Gewaschene Wäsche an der Luft zu trocknen, kann zeitaufwändig sein, ein Wäschetrockner hingegen nimmt nicht nur Platz weg, sondern verursacht auch hohe Energiekosten. Abhilfe schafft eine Wäscheschleuder. Der Weg zum smarteren Home.

Alternative zum Wäschetrockner

Wäsche zu trocknen ist nervig, vor allem im Winter, wenn sie oft mehrere Tag benötigt, um trocken zu werden. Das gilt vor allem dann, wenn man keinen eigenen Wäscheraum hat. Ein Wäschetrockner hingegen kostet nicht nur wertvollen Platz in Küche oder Badezimmer, er verbraucht auch erhebliche Mengen an Energie.

Während nämlich beim Ablufttrockner die Abluft mit einem Schlauch nach draußen geleitet werden muss, kann der Condenstrockner zwar überall in der Wohnung stehen; allerdings verflüssigt ein Wärmetauscher (Kondensator) den Wasserdampf, der in einem Wasserbehälter landet. Das kostet noch deutlich mehr Energie als ein Ablufttrockner.

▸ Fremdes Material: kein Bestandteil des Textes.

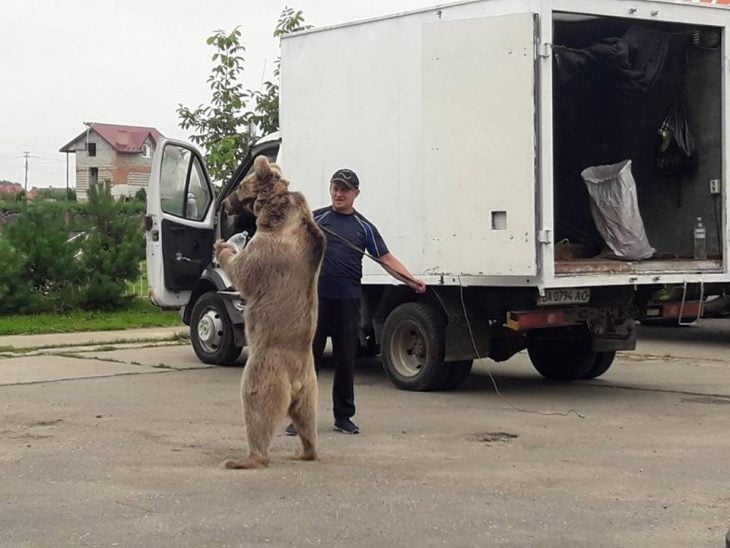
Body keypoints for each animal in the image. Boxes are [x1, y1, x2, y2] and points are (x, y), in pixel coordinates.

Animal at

Wäscheschleuder: Das Öko-Wunder?

Alles insgesamt unschön, dachte ich – und stieß auf diese Alternative: Eine Wäscheschleuder, eigentlich ein Gerät wie zu Uromas Zeiten und der Vorläufer moderner Wäschetrockner – bietet diesem gegenüber tatsächlich aber dir großen Vorteile, energie- und platzsparend zu sein. Deutlich preiswerter ist sie mit unter 200 Euro auch.

Mein Testgerät, eine MNW3-WS-3500-SS-V3, wurde mir von der Firma oneConcept in der Farbe weiß zur Verfügung gestellt. Die gleiche Schleuder gibt es auch noch in Edelstahl, allerdings ist das unpraktisch, weil man hier jeden Fingerabdruck sieht.

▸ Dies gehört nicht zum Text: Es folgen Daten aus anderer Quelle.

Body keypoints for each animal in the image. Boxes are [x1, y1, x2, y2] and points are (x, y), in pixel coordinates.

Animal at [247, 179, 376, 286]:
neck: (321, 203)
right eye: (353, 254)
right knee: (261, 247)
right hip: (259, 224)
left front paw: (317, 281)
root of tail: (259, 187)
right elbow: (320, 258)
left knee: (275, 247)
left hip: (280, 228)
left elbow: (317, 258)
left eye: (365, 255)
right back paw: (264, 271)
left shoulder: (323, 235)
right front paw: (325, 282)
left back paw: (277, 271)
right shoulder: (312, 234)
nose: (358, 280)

Wie funktioniert die Wäscheschleuder?

Das Gerät ist rund und hat die Maße 35 x 65,5 x 41,5 cm (BxHxT) und wiegt etwa 11 KG. Im inneren befindet sich eine tonnenförmige Wäschetrommel aus Edelstahl, wie man sie auch von der Waschmaschine kennt. Das Funktionsprinzip ist einfach: Die Wäsche wird noch einmal deutlich schneller geschleudert als das in der Waschmaschine möglich ist. Dadurch wird möglichst viel Wasser aus der Maschine gepresst, das über den Wasserabfluss an der seitlichen Öffnung abfliest. Dazu ist kein Abflussanschluss nötig, es reicht, einfach einen Behälter unterzustellen.

Praktisch ist, dass das Gerät völlig ohne komplizierte Bedienelemente auskommt. Wenn man einen Druckknopf an der Seite betätigt, öffnet sich oben die Ladeluke. Zum Starten genügt es, den Sicherheitshebel über den geschlossenen Deckel zu schieben und die Trommel schleudert die Wäsche mit bis zu 2800 U/min (eigentlich bis zu 3200 U/min bei 60 Hz, jedoch nicht in Deutschland, hier nur 50 Hz vorhanden sind).

Der Trocknungsvorgang

Trotz ihres kompakten Formats fasst die Edelstahl-Trommel bis zu 6 kg Wäsche, welche über die beiliegende Sicherheitsabdeckung, eine runde Plastikmatte, ganz einfach an ihrem Platz gehalten wird. Wenn man diese vergisst, besteht die Gefahr, dass die Wäsche in den Hohlraum zwischen Trommel und Gehäuse wandert.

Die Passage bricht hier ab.